As I read all the stories of concern over battery packs after a collision, I find myself wondering if we could ever find approval for current technology. If we were just introducing tanks of flammable liquids in vehicles, would we approve that technology?

The main issue I’d heard of relating to electric cars in accidents is that in normal cars the columns (i.e. the struts on the outside between the front and rear passenger compartments) are just structural in gasoline cars, but some electric cars have high-voltage power cables running through them. So in a bad accident, the EMTs might be thinking they can use the jaws of life to cut through the columns to access injured passengers with no problem, when they are cutting through possibly still live cabling.

Yes, it’s quite likely that a battery will be speared by a piece of metal in a crash, short circuiting the electrodes.
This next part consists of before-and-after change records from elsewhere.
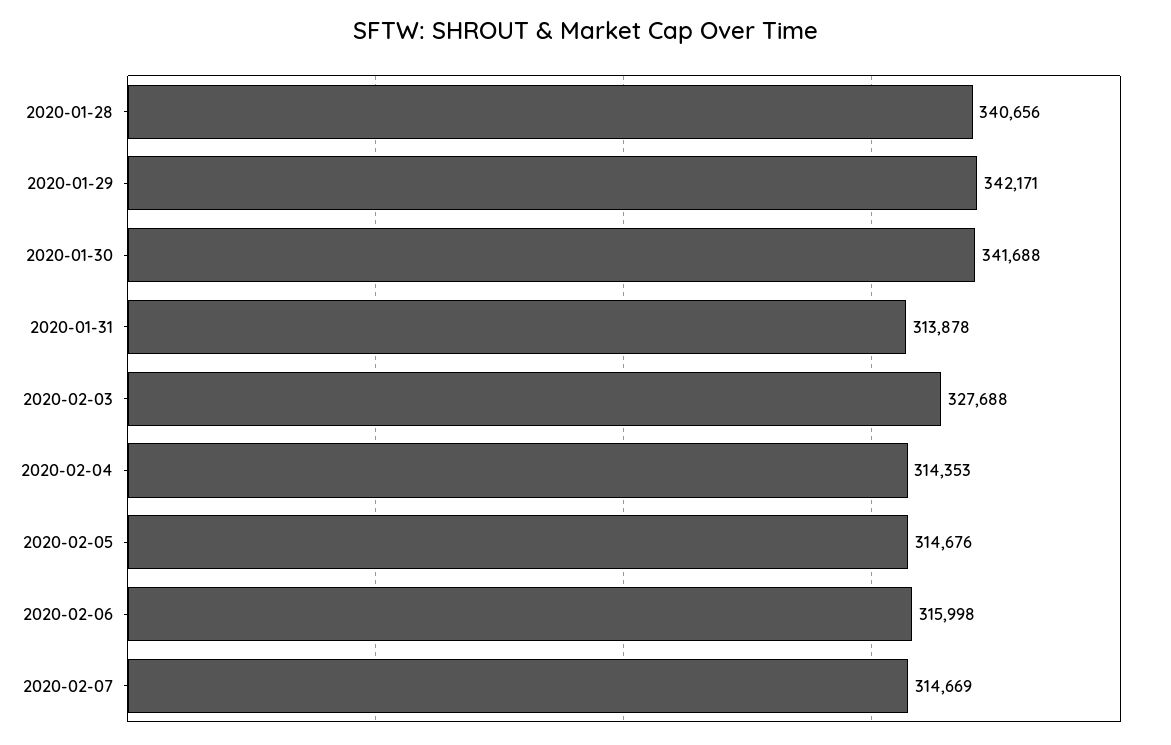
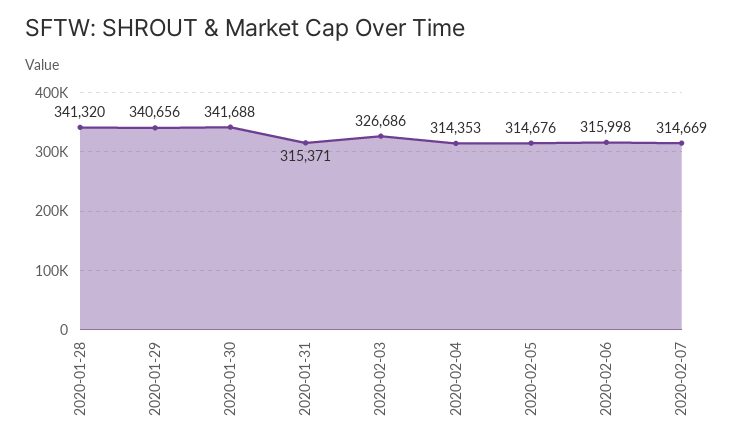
  {
-   "2020-01-28": 340656,
+   "2020-01-28": 341320,
-   "2020-01-29": 342171,
+   "2020-01-29": 340656,
    "2020-01-30": 341688,
-   "2020-01-31": 313878,
+   "2020-01-31": 315371,
-   "2020-02-03": 327688,
+   "2020-02-03": 326686,
    "2020-02-04": 314353,
    "2020-02-05": 314676,
    "2020-02-06": 315998,
    "2020-02-07": 314669
  }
This will probably lead to fire/explosions of a bigger scale than seen with laptop batteries.

How likely is “quite likely”

Many hybrids use nickel–metal hydride batteries thus they may have a lower risk vector but even with the Lithium-Ion based cars the risk is probably less then “quite likely”.

Many of the laptop/cellphone LiPo fires were caused by improper or uneven cell charging vs physical damage to the cell.

The batteries in hybrids and electric cars tend to be inside metal boxes inside the same cage that protects humans, I can not find any statistics on how often it is for human occupants to be speared by metal outside of the cars controls.

According to these cites the risk of fire is real, but not any greater and probably lower than gas powered cars.

Obviously, as shown by the NTSB having a fire 3 weeks after crash testing a volt the larger concern is with those who tow, house and work on crashed cars.

I’m confused, do you think that the automakers didn’t think of that?

The body of cars acts like a faraday cage, if your car got hit by lightning you would still be fine.

A car body is not a good Faraday cage (as demonstrated by the ability to make and receive calls on your cellphone within) and a Faraday cage does not protect the occupants against electrical transients such as a lightning strike.